The other danger of safety is this: it's all so easy for me to glory in what I wrote and, on top of that, it's so easy to analyze that, instead of what I should be doing: writing that next chapter, and daring to publish it. Analysis, as an art, is consumptive. It's safe to say 'this writing is this style' or 'that style,' as the consumer: you are critiquing what is there. But if I as the writer, settle into the mode of a critic, then I'm not producing. It's safe to critique, because what is there has gone through that horrifying process of creation, then molded into something readable, and then the author has submitted that work for publication. All the hard work was done in the past, and the critic has the easy job of picking apart something that was oh-so-painfully put together.

This is not to say I do not appreciate every review. Because I do. Every one of them I have received (and I have also received some vitriolic ones). This diatribe is directed at myself, not at you: you are brave to write a review, as, on average, one in every thousand of my readers actually write a review, and most the reviews, I find to my delight and surprise, are substantive.
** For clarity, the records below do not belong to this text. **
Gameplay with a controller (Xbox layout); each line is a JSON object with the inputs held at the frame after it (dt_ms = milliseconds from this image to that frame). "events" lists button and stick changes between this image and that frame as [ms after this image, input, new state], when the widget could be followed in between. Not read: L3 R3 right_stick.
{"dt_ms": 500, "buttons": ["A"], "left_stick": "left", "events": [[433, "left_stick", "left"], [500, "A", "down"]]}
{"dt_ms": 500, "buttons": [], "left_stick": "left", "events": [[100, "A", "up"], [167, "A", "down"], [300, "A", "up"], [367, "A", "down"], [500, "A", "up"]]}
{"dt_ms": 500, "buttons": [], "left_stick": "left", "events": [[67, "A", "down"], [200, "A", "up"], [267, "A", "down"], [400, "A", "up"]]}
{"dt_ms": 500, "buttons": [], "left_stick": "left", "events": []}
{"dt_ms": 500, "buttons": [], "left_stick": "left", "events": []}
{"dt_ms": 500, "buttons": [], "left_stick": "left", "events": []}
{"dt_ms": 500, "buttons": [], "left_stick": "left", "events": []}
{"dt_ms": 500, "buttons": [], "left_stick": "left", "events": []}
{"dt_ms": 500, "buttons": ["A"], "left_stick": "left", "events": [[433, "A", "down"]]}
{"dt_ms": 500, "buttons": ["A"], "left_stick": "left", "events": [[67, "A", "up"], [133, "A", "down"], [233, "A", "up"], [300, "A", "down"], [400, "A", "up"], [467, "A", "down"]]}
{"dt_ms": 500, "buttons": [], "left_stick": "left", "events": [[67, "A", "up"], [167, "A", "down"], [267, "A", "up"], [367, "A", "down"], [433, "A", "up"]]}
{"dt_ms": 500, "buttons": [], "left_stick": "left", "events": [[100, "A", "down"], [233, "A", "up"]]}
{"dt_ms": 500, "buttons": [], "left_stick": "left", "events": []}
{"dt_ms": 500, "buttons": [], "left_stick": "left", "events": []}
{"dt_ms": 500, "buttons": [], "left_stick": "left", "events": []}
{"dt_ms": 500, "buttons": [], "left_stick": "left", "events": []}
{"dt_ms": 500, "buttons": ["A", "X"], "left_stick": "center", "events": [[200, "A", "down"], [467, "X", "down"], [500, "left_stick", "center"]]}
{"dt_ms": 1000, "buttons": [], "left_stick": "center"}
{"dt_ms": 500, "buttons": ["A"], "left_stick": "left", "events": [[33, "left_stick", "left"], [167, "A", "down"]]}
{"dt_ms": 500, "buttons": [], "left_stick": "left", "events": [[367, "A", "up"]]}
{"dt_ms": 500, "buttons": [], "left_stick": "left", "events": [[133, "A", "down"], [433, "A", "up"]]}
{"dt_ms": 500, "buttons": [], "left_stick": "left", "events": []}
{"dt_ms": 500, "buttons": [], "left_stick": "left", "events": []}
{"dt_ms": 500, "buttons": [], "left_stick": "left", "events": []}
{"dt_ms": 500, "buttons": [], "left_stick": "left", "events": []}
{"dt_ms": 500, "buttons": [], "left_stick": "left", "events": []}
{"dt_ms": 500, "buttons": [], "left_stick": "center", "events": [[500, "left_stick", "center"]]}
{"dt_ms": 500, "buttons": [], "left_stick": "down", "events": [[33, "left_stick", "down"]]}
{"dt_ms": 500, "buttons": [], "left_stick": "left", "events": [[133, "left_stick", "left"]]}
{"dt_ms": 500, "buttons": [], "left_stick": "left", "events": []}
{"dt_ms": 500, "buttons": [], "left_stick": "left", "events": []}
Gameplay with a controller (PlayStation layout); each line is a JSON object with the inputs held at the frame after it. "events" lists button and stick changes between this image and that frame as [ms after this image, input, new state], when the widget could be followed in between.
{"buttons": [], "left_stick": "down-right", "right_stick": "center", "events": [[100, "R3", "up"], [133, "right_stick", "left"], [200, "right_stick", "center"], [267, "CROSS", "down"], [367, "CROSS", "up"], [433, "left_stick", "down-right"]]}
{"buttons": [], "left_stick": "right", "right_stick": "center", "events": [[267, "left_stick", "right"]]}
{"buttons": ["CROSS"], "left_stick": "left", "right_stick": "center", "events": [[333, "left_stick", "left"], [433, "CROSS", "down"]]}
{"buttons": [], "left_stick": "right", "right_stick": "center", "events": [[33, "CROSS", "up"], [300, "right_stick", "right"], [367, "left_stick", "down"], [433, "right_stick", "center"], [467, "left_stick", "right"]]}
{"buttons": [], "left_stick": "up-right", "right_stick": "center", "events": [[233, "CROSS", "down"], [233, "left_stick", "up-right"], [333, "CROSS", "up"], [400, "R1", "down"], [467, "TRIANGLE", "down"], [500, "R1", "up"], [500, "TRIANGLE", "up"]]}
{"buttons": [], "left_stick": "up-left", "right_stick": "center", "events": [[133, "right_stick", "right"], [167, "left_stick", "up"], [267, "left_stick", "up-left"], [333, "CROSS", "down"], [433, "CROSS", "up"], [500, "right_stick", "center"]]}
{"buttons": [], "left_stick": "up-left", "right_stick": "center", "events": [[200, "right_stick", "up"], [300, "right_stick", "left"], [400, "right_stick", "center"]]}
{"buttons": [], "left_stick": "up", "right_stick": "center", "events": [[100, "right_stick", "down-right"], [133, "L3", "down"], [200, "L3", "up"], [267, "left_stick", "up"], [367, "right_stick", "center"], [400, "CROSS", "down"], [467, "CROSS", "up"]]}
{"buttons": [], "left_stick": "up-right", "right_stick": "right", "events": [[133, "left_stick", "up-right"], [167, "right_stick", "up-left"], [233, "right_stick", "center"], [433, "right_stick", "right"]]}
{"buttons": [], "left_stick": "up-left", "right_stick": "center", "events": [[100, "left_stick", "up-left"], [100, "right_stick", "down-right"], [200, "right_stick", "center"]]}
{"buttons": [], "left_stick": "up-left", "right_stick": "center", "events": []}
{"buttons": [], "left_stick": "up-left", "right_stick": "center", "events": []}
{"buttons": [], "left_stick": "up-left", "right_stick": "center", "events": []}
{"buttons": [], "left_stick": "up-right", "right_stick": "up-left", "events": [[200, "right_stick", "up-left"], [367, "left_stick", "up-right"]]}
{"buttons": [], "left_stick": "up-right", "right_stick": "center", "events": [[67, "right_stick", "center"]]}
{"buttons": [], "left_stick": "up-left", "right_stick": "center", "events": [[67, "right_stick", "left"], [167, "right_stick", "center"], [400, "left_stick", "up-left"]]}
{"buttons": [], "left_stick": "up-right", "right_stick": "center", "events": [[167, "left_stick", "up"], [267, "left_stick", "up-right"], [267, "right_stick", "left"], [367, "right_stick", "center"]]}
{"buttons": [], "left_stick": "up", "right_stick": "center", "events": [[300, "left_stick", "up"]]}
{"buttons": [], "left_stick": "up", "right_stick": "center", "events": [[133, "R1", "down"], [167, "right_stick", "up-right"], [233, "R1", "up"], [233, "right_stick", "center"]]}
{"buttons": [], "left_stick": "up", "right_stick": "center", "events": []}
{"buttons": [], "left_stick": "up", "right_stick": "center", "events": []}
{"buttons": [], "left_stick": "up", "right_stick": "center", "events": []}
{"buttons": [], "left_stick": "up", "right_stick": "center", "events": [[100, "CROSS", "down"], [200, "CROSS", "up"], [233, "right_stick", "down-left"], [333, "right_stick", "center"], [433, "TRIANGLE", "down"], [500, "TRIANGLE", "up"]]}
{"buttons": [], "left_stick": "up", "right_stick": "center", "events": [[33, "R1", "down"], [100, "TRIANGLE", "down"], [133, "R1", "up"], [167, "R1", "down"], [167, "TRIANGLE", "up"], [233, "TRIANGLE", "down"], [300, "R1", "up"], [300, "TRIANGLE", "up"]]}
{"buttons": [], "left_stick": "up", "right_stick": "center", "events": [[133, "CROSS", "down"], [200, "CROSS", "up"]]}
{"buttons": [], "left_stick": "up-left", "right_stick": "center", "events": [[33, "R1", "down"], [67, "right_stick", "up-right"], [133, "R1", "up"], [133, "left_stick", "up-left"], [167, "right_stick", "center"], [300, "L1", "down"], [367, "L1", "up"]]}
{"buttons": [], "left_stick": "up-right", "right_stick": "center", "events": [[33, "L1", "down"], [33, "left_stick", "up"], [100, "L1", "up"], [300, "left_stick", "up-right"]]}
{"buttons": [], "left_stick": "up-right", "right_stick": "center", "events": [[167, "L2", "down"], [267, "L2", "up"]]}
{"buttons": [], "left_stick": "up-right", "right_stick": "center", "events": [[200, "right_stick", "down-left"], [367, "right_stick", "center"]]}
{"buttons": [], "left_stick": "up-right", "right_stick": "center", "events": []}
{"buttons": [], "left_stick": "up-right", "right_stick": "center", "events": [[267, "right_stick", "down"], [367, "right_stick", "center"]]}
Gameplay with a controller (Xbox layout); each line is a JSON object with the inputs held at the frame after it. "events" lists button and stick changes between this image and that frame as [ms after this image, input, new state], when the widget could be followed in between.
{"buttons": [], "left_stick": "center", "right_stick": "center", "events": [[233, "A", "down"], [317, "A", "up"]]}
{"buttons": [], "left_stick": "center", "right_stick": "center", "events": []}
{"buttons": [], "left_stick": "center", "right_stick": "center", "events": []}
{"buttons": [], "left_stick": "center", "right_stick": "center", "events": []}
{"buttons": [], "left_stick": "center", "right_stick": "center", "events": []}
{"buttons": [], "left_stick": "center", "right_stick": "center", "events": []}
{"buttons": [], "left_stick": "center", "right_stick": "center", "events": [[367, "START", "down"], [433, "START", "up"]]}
No, this post is a reminder to myself. I'm posting an analysis on what I wrote, AND my job, as a writer, is not to self-analyze my own work, Mr. Narcissist, but to write, and to write, and to write.

Let me tell you a secret. I hate writing. Every chapter I've written since chapter 12 and on, I've cried, sometimes in bits, over days and weeks, sometimes, continuously, over a stretch of hours at a time. I hate that. I wish, I so wish, that I were the reader of MSR, enjoying, pondering, anticipating each chapter, instead of being the writer, having all in my head already, and dreading each second I take thinking about putting words to paper, and then publishing those words, each one of them not quite what I wanted to be or to say, but there they are, now published, as I wait for the reviews that don't come, and for the reviews that I fear that will.

That doesn't matter. God gave me the gift of writing. And He won't asked whether I liked it or not. He'll ask what I did with that gift, and He'll ask me 'why' when I didn't.

So, analyses to follow.

And, yes, when I have the courage and fortitude to say 'yes' to the words, writing to follow, too.